● Directions:
Each line of the data below goes into the copy exactly; pictures do not.

● Given records:

■ ■ ■ ■

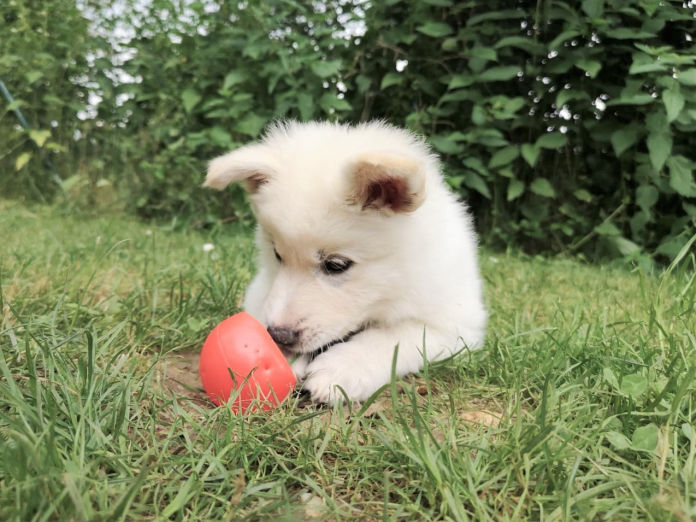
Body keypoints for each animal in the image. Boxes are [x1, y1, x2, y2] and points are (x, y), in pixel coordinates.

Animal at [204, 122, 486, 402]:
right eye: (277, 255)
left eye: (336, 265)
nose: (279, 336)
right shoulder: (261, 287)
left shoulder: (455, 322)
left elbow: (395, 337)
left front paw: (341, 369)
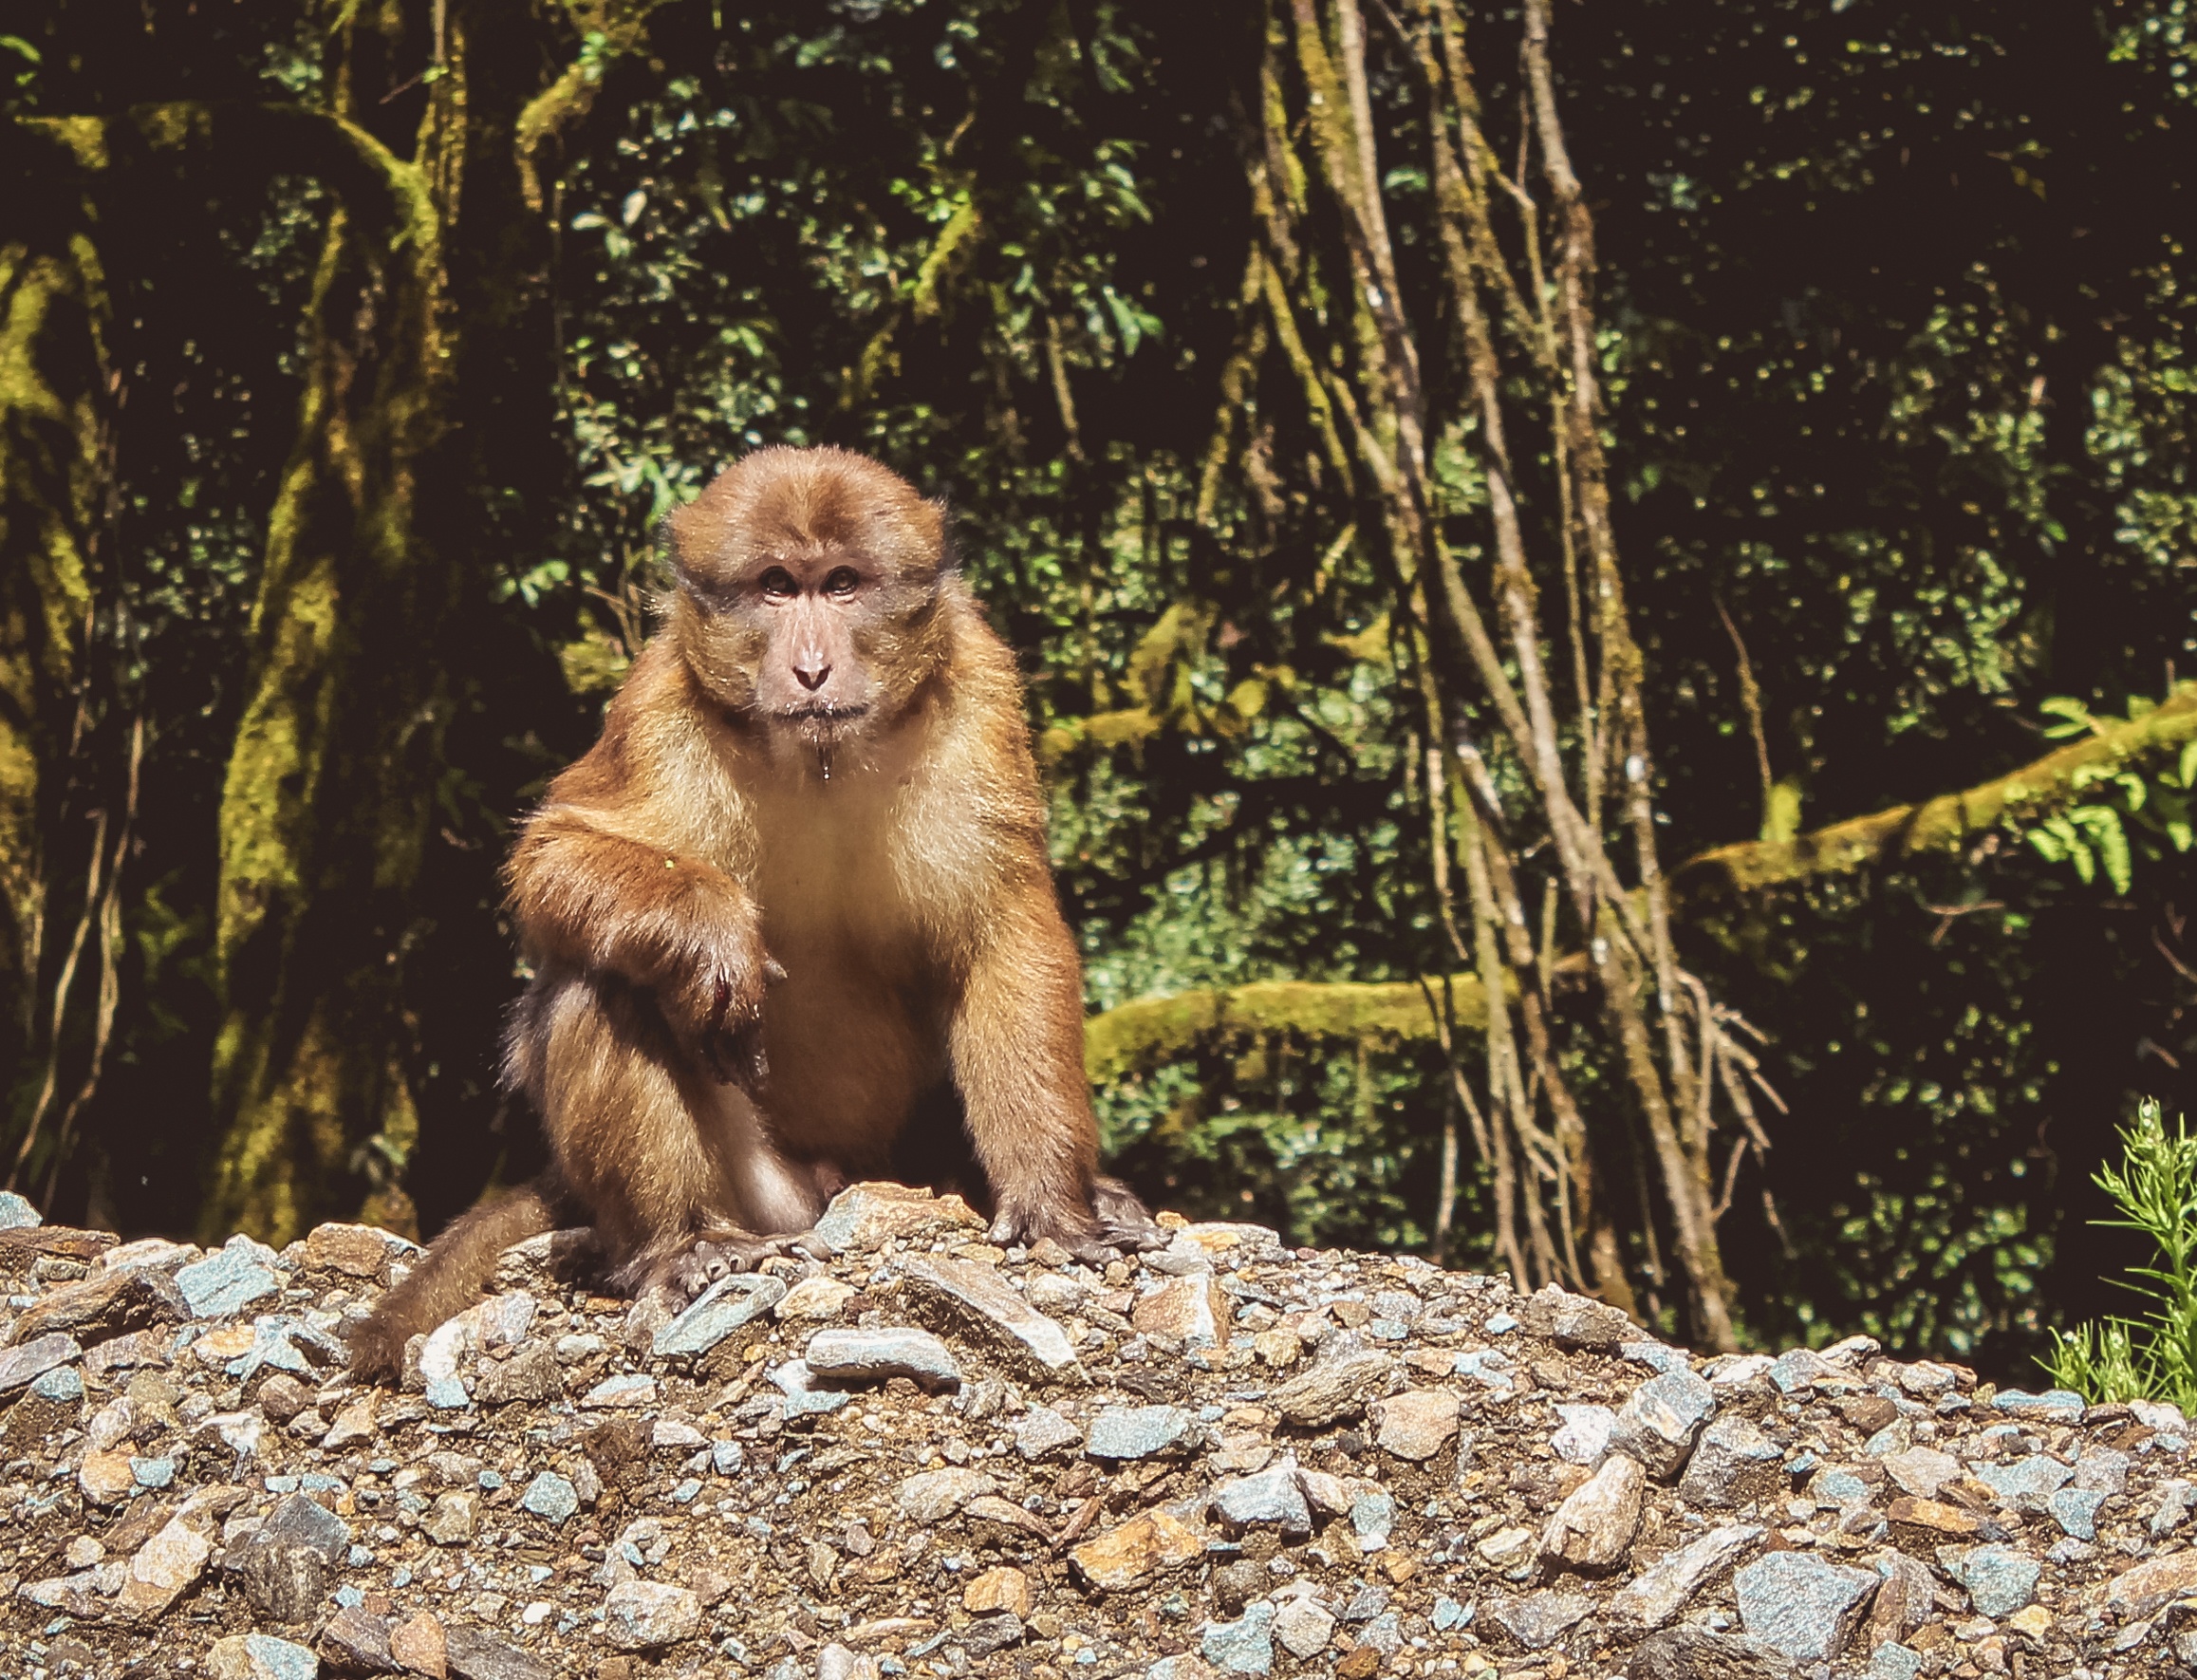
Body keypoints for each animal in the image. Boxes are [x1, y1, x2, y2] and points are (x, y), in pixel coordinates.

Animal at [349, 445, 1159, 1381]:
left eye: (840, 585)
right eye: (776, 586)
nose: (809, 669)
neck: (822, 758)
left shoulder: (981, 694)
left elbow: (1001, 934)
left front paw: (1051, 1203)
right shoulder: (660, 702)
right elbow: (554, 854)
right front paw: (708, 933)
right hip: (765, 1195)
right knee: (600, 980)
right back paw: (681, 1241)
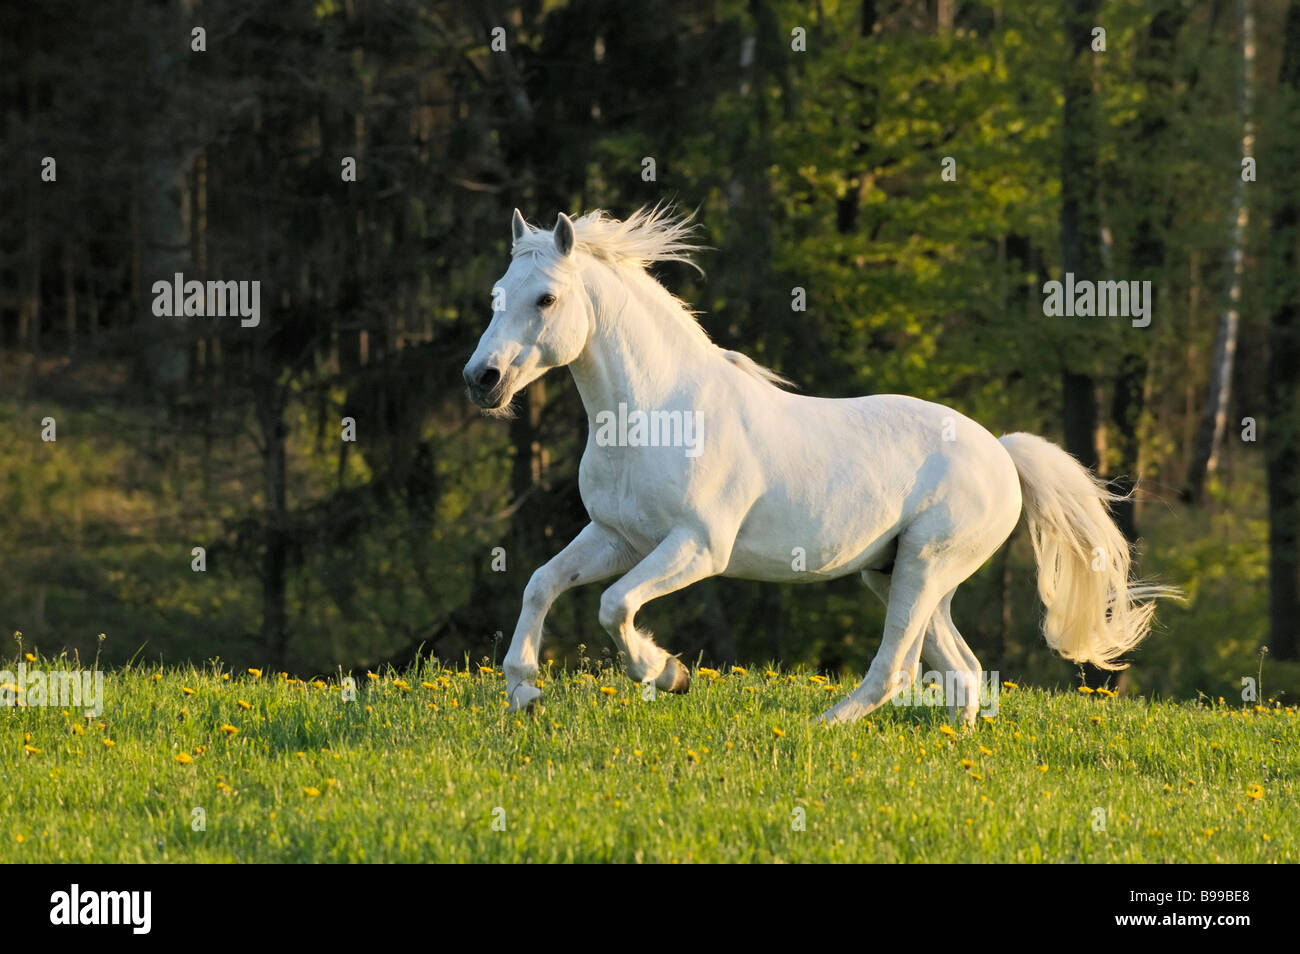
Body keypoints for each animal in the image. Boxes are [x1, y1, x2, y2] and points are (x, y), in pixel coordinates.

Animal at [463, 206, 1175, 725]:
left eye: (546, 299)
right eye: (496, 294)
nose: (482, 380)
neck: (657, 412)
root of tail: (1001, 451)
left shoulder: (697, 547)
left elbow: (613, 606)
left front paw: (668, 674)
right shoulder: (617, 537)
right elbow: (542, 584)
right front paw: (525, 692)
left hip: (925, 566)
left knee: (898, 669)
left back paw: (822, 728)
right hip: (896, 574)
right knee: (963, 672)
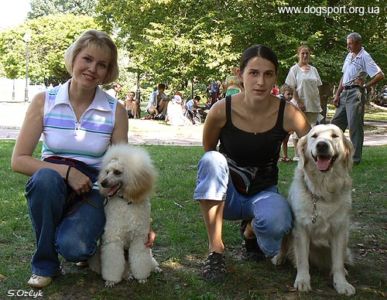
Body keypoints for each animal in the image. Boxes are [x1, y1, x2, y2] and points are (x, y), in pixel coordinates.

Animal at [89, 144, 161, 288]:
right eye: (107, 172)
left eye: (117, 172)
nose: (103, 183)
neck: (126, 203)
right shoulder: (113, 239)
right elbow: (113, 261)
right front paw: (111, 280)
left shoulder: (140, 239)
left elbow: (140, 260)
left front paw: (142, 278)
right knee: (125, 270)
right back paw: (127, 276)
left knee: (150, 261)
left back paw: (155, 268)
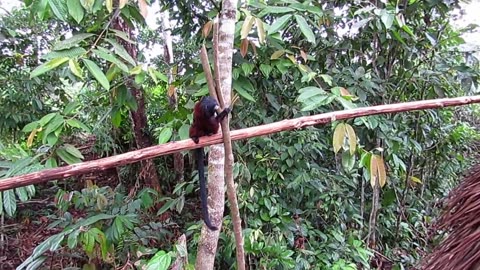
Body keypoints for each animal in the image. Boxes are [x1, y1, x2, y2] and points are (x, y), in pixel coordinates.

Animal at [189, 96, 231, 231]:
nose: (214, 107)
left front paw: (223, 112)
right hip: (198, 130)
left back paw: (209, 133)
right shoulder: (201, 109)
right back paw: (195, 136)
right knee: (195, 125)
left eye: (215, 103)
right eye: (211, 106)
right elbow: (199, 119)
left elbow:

■ ■ ■ ■

● Task output:
Body keypoints for each animal in the image. Boxes are [x1, y1, x2, y2] and points are (x, y), in pixel coordinates.

Animal at [204, 122, 486, 402]:
right eye: (277, 255)
left eye: (336, 265)
nose: (279, 336)
right shoulder: (261, 287)
left shoulder: (455, 322)
left elbow: (395, 337)
left front paw: (341, 369)
Body keypoints for each animal in the image. Boxes are [x1, y1, x2, y2] and points are (x, y), in pixel coordinates.

Animal at [349, 445, 1159, 1381]:
left eye: (840, 585)
right eye: (776, 586)
nose: (809, 669)
neck: (822, 758)
left shoulder: (981, 694)
left elbow: (1001, 934)
left front paw: (1051, 1203)
right shoulder: (660, 702)
right elbow: (554, 854)
right front paw: (708, 933)
right hip: (765, 1195)
right knee: (600, 980)
right back paw: (681, 1241)
Body keypoints for each animal in the image. Boxes are [x1, y1, x2, y2] and points are (x, y), in pixel coordinates.

Animal at [463, 206, 1175, 725]:
left eye: (546, 299)
right eye: (496, 294)
nose: (482, 380)
neck: (657, 412)
root of tail: (1001, 451)
left shoulder: (697, 547)
left elbow: (613, 606)
left front paw: (668, 674)
right shoulder: (617, 537)
right elbow: (542, 584)
right front paw: (525, 692)
left hip: (925, 566)
left knee: (898, 669)
left back paw: (822, 728)
right hip: (896, 574)
right knee: (963, 672)
Body keypoints for each animal in the image. Boxes are [x1, y1, x2, y2] and points are (x, y), in pixel coordinates.

Animal at [89, 144, 161, 288]:
right eye: (107, 172)
left eye: (117, 172)
nose: (103, 183)
neck: (126, 203)
right shoulder: (113, 239)
right elbow: (113, 261)
right front paw: (111, 280)
left shoulder: (140, 239)
left elbow: (140, 260)
left front paw: (142, 278)
right knee: (125, 270)
right back paw: (127, 276)
left knee: (150, 261)
left back paw: (155, 268)
Body keypoints for each animal in the image. Boxes are [x1, y1, x2, y2] and points are (x, y), in pixel coordinates.

Animal at [189, 96, 231, 231]:
nose: (214, 107)
left front paw: (223, 112)
right hip: (198, 130)
left back paw: (209, 133)
right shoulder: (201, 109)
right back paw: (195, 136)
right knee: (195, 125)
left eye: (215, 103)
right eye: (211, 106)
right elbow: (199, 119)
left elbow:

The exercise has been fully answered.